Sterker nog, de machtigste en meest enthousiaste corporate lobbyist zit in het kabinet. Dat is Mark Rutte, ons aller premier. Hij hielp Shell, dat vorig jaar een recordwinst boekte van 35,8 miljard euro, via geitenpaadjes en flexibele interpretaties van regels aan 150 miljoen euro Europese waterstofsubsidie, ontdekte Follow the Money. En hij gooide zijn collega-premier van de Faeröer-eilanden onder de bus toen die paal en perk wilde stellen aan overbevissing door de Nederlandse visgigant Parlevliet & Van der Plas, schreef onderzoekscollectief Spit.
Graat in de keel
Ook de streamingdiensten en grote producenten kunnen rekenen op de steun van de VVD. Het oorspronkelijke voorstel van Uslu wordt beetje bij beetje afgebroken. De coalitie wil dat er mínder geld gaat naar onafhankelijke producenten en er mag méér geld naar comedy en realityshows. Lisa Westerveld (GroenLinks) ziet vooral ‘een koehandel om de streamingdiensten niet al te stevig aan te pakken’, zei ze vorige week in het zoveelste debat over deze soap. Mohammed Mohandis (PvdA) noemde het ‘een gênante vertoning’.

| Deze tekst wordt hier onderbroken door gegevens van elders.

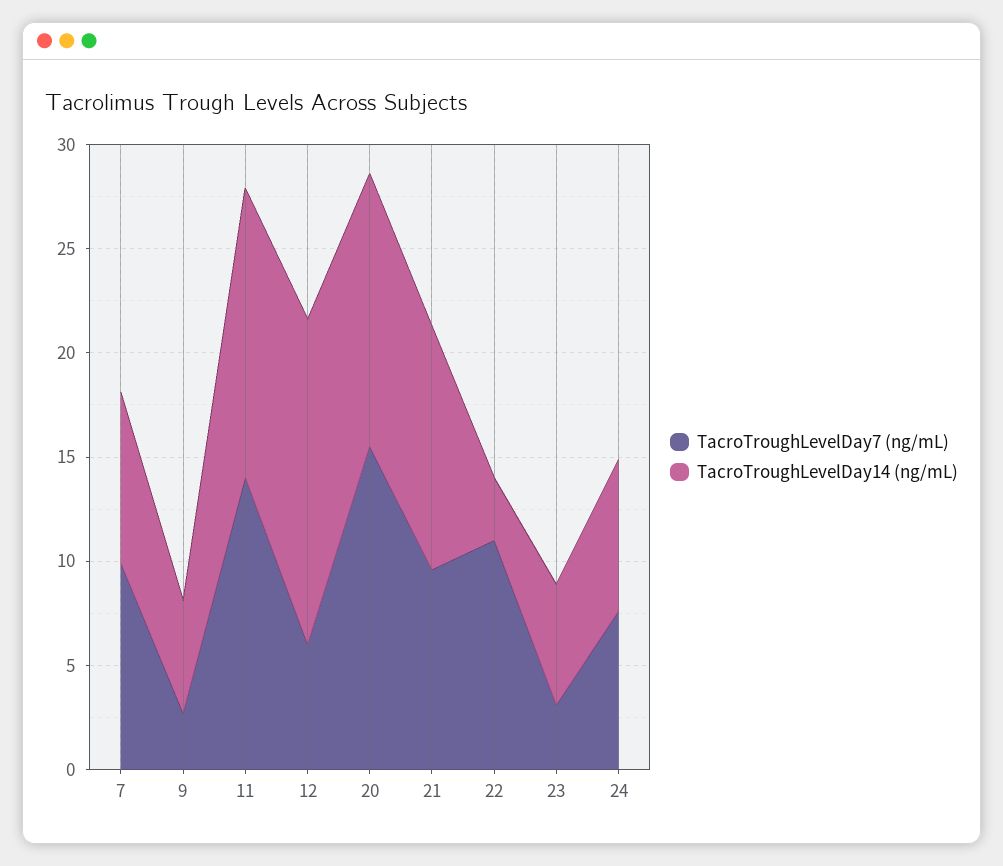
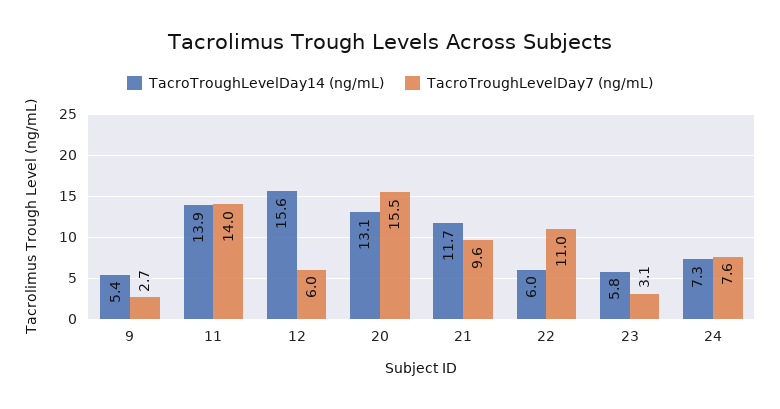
TacroTroughLevelDay7 (ng/mL), 7: 10 -> none
TacroTroughLevelDay14 (ng/mL), 7: 8 -> none
TacroTroughLevelDay14 (ng/mL), 22: 3 -> 6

Uslu zelf ontraadde de meeste voorstellen van de coalitiepartijen. ‘Omdat het doel van het wetsvoorstel ermee wordt ondermijnd.’ Door de aanpassingen van VVD, CDA, D66 en de ChristenUnie zal minder worden geïnvesteerd dan in haar oorspronkelijke wetsvoorstel. Terwijl, zo zei de staatssecretaris, ‘Nederlandse films, series en documentaires juist onder druk staan’.
Haar boodschap was aan dovemansoren gericht. Dinsdag 6 juni stemde een meerderheid van de Tweede Kamer voor de afbrokkeling van het wetsvoorstel. Het lijkt erop dat vooral de multinationals het oor hebben van de zittende macht, ‘de hele andere traditie’ waar Uslu aan refereerde.
Toevallig bezocht premier Mark Rutte (VVD) onlangs het hoofdkantoor van Netflix voor Europa, Afrika en het Midden-Oosten dat zetelt in Amsterdam. En dat was niet voor niets, twitterde de minister-president enthousiast. ‘Nederland heeft een goed vestigingsklimaat.’
Het stak de regisseurs als een graat in de keel. Terwijl er nog gestemd moest worden over het wetsvoorstel, ‘heeft Mark Rutte geen enkele interesse getoond in Nederlandse drama- en documentairemakers’, mailde vakvereniging Dutch Directors Guild naar de Tweede Kamer. De onafhankelijke makers, die vaak nauwelijks geld krijgen van streamingdiensten die hun producten plaatsen, trekken wederom aan het kortste eind.
Dit onderzoek verscheen ook bij Villamedia.